*** DATA FOR ANALYSIS Section Begins ***
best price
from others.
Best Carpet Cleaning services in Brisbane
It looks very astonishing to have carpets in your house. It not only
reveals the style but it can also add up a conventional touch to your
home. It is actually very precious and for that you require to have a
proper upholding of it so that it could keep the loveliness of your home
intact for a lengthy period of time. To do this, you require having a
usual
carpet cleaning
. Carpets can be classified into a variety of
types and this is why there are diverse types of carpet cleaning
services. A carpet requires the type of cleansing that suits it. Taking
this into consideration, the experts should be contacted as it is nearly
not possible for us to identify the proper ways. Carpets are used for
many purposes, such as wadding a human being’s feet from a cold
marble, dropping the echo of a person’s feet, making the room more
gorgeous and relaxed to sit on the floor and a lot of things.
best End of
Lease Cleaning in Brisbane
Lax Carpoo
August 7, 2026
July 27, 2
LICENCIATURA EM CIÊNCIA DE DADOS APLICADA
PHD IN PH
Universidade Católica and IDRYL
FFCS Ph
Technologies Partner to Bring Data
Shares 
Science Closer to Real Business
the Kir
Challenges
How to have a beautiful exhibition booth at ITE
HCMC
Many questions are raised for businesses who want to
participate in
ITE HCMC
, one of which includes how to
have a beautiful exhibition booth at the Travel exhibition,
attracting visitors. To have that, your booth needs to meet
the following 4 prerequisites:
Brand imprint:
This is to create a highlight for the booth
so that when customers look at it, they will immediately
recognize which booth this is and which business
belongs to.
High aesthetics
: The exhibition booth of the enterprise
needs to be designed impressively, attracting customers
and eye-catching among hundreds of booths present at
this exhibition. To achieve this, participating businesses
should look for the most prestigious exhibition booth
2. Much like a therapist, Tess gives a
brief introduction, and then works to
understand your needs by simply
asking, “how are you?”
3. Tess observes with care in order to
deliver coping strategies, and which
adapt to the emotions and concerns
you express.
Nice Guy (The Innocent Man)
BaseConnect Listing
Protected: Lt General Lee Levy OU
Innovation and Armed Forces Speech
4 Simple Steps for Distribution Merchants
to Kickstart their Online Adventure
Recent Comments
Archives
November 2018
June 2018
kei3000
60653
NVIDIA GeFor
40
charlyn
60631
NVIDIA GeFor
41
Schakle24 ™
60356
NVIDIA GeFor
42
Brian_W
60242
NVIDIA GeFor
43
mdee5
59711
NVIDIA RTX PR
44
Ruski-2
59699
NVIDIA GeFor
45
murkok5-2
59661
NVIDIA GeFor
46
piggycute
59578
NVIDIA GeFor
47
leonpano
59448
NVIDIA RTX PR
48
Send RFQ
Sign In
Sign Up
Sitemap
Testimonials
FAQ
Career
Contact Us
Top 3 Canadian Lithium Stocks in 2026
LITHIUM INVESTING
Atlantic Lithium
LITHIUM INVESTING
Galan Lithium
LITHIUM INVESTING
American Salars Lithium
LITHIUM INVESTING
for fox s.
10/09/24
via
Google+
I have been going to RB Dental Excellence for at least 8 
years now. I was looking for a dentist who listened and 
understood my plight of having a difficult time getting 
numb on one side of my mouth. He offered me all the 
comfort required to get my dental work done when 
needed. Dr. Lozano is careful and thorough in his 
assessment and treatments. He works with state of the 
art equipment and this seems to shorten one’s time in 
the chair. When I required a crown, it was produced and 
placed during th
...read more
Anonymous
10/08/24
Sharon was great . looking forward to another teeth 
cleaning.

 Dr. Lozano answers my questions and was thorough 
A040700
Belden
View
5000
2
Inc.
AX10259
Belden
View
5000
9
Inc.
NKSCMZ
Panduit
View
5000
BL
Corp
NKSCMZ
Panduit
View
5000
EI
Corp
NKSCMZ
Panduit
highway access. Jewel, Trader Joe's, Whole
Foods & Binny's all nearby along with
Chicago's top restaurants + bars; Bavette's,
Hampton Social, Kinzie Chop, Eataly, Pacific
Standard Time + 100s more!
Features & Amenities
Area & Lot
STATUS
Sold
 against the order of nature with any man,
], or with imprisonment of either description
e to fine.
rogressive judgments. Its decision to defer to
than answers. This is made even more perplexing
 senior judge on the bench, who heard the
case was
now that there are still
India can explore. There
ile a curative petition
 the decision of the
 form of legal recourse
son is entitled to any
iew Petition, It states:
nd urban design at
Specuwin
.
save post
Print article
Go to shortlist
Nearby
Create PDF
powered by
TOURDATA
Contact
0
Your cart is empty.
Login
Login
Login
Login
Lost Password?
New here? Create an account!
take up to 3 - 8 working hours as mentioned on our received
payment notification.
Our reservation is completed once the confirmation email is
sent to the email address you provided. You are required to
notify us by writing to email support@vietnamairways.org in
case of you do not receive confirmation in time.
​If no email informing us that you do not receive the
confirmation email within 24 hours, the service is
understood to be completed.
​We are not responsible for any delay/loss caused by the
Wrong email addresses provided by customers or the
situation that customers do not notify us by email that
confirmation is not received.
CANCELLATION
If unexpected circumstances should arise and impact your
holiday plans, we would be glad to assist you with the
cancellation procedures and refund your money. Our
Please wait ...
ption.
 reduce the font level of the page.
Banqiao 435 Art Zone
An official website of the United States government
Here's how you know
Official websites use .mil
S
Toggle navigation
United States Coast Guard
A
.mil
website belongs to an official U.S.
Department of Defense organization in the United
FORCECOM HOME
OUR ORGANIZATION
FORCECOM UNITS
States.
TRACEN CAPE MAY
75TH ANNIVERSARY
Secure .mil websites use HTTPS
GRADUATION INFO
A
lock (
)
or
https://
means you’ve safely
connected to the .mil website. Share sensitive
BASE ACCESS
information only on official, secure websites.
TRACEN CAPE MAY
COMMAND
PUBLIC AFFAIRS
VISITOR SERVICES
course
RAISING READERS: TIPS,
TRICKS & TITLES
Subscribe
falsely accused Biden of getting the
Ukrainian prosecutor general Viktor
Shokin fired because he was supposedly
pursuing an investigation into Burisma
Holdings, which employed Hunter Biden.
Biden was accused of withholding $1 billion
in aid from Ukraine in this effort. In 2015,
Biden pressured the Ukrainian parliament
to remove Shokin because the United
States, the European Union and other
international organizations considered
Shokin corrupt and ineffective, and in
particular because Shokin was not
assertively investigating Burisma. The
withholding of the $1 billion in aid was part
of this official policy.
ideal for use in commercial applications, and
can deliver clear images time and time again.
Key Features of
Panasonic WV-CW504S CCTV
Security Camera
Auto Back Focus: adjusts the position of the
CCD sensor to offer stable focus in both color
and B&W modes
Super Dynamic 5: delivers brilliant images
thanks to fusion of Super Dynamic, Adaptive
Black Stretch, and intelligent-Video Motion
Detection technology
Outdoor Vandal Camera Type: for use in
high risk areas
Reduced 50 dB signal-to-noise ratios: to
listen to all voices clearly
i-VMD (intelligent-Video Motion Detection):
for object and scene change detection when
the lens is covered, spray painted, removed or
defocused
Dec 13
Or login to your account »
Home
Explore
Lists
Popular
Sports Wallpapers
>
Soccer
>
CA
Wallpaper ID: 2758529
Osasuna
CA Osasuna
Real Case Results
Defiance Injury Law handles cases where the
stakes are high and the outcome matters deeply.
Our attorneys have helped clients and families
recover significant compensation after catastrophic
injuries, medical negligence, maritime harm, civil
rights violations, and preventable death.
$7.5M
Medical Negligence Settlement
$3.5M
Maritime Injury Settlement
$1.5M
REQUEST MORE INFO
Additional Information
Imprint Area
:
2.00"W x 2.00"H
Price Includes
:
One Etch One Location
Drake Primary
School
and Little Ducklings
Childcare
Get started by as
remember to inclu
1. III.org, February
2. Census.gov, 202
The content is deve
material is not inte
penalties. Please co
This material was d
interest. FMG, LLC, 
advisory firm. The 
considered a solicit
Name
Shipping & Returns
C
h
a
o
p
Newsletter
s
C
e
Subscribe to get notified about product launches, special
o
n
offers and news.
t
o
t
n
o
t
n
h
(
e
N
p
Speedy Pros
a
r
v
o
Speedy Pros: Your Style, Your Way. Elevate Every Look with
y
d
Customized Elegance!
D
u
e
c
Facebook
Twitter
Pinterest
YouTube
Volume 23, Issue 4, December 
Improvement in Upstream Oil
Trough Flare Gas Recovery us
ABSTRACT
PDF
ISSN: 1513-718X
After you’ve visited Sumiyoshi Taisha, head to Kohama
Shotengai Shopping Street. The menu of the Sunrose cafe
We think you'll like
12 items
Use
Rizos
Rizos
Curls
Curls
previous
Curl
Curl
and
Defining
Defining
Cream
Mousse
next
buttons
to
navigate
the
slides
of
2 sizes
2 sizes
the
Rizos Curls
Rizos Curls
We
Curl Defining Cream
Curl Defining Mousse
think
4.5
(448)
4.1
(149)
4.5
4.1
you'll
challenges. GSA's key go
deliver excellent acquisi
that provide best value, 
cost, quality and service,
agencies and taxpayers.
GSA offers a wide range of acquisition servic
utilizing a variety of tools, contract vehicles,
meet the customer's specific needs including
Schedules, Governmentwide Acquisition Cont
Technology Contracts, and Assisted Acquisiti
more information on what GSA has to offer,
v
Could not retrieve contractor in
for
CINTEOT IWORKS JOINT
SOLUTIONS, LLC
*** DATA FOR ANALYSIS Section Ends ***
TASK: Search the data and copy each line containing "Defining".

COMPLETED EXERCISE:
Defining
Defining
Curl Defining Cream
Curl Defining Mousse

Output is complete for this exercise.